» Task brief:
Lines holding the word "Find": how many does the material below have? Answer with nothing but the number.

» Material provided:
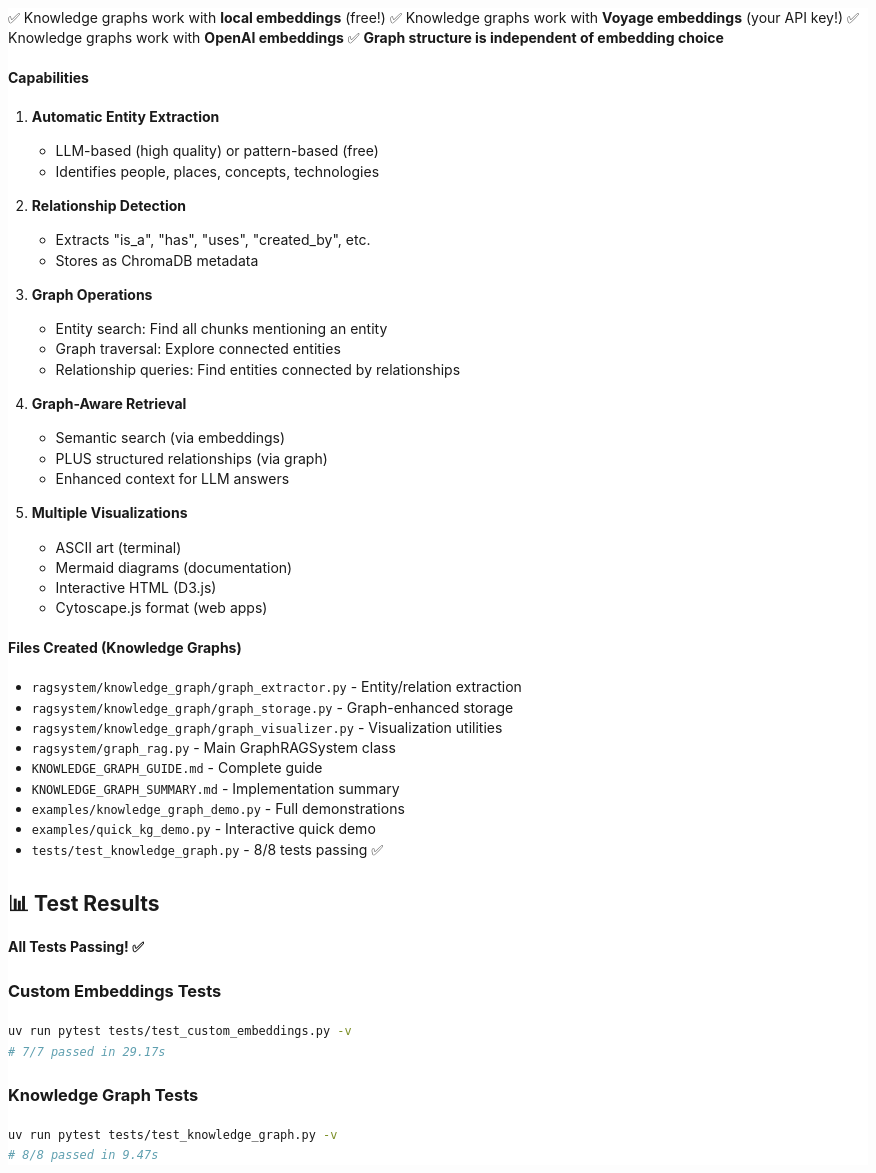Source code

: ✅ Knowledge graphs work with **local embeddings** (free!)
✅ Knowledge graphs work with **Voyage embeddings** (your API key!)
✅ Knowledge graphs work with **OpenAI embeddings**
✅ **Graph structure is independent of embedding choice**

#### Capabilities

1. **Automatic Entity Extraction**
   - LLM-based (high quality) or pattern-based (free)
   - Identifies people, places, concepts, technologies

2. **Relationship Detection**
   - Extracts "is_a", "has", "uses", "created_by", etc.
   - Stores as ChromaDB metadata

3. **Graph Operations**
   - Entity search: Find all chunks mentioning an entity
   - Graph traversal: Explore connected entities
   - Relationship queries: Find entities connected by relationships

4. **Graph-Aware Retrieval**
   - Semantic search (via embeddings)
   - PLUS structured relationships (via graph)
   - Enhanced context for LLM answers

5. **Multiple Visualizations**
   - ASCII art (terminal)
   - Mermaid diagrams (documentation)
   - Interactive HTML (D3.js)
   - Cytoscape.js format (web apps)

#### Files Created (Knowledge Graphs)

- `ragsystem/knowledge_graph/graph_extractor.py` - Entity/relation extraction
- `ragsystem/knowledge_graph/graph_storage.py` - Graph-enhanced storage
- `ragsystem/knowledge_graph/graph_visualizer.py` - Visualization utilities
- `ragsystem/graph_rag.py` - Main GraphRAGSystem class
- `KNOWLEDGE_GRAPH_GUIDE.md` - Complete guide
- `KNOWLEDGE_GRAPH_SUMMARY.md` - Implementation summary
- `examples/knowledge_graph_demo.py` - Full demonstrations
- `examples/quick_kg_demo.py` - Interactive quick demo
- `tests/test_knowledge_graph.py` - 8/8 tests passing ✅

## 📊 Test Results

**All Tests Passing! ✅**

### Custom Embeddings Tests
```bash
uv run pytest tests/test_custom_embeddings.py -v
# 7/7 passed in 29.17s
```

### Knowledge Graph Tests
```bash
uv run pytest tests/test_knowledge_graph.py -v
# 8/8 passed in 9.47s
```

» Answer for this exercise:
2